*** DATA RECORDS ***

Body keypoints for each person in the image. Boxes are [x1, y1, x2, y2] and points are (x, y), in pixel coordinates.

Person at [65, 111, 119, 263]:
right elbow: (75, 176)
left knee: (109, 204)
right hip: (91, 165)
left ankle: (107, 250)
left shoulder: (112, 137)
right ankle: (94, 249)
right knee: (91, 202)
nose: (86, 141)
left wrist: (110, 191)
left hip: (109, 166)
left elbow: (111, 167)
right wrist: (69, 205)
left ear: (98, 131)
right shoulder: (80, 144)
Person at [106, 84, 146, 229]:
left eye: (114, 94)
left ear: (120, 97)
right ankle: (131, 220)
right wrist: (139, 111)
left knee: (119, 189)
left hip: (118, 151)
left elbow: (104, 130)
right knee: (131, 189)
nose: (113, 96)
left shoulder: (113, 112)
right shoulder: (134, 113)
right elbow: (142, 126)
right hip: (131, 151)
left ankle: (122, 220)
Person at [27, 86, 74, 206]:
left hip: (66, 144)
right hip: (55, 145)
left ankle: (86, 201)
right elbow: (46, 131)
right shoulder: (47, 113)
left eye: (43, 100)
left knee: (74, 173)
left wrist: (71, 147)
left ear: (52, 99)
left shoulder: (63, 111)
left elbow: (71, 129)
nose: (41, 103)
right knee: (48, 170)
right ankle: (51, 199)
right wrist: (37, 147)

***

Starting at the line that contains "right elbow: (142, 126)", copy every line down to the last line of the records above, exactly as written.

• _SOLUTION TO THIS TASK_
right elbow: (142, 126)
right hip: (131, 151)
left ankle: (122, 220)
Person at [27, 86, 74, 206]:
left hip: (66, 144)
right hip: (55, 145)
left ankle: (86, 201)
right elbow: (46, 131)
right shoulder: (47, 113)
left eye: (43, 100)
left knee: (74, 173)
left wrist: (71, 147)
left ear: (52, 99)
left shoulder: (63, 111)
left elbow: (71, 129)
nose: (41, 103)
right knee: (48, 170)
right ankle: (51, 199)
right wrist: (37, 147)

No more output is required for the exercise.